The main steps I am doing which are different:
Create LMDB for Data & Ground Truth
I am modifying the code here and here to create one LMDB with the Data and the other with ground truth.
Replacing SoftmaxWithLoss with SigmoidCrossEntropyLoss
Updating the train_val.prototxt, I replace SoftmaxWithLoss layers to SigmoidCrossEntropyLoss, and set the data layers so that both DB's are loaded. I set the learning rate parameters as I have done with the single-label classification problem.

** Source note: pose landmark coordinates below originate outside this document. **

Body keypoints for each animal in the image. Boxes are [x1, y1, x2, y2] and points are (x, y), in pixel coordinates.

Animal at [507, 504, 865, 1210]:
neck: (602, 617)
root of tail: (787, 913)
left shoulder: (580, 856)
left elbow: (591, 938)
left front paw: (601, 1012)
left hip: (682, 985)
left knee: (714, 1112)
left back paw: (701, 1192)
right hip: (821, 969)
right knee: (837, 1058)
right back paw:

This steps seems to be working. The data flow, and it is possible to perform solver.step(1). To verify the data and labels are loaded right, I have explicitly calculated the loss using the formula, and got the same result as Caffe.
Problem
The network does not converge. Running it several hundrads of iterations, each of the different classes averages around the class population. That is if class a has 0.35 1's and 0.65 0's in the population, the network will converge to ~0.35 classification probability for each observation, regardless of the true label.
Possible error 1
I suspect the problem is because I fail to load the images correctly into caffe in a way that GoogLeNet pretrained model can learn from them. My previous experience so far is convert_imageset which works perfectly. Right now I am using shelhamer code to save the images into the LMDB:
im = np.array(Image.open(os.path.join(data_dir,in_)))
im = im[:,:,::-1]
im = im.transpose((2,0,1))
im_dat = caffe.io.array_to_datum(im)
in_txn.put('{:0>10d}'.format(in_idx), im_dat.SerializeToString())
I normalize the mean in the data layer when loading the image. Does that seem right? Is there another way to do that?
Possible error 2
It might also be that the train_val.prototxt has been defined wrong. Is there any thing else that need to be done than switching the SoftmaxWithLoss -> SigmoidCrossEntropyLoss?
Any help will be greatly appreciated! Thanks!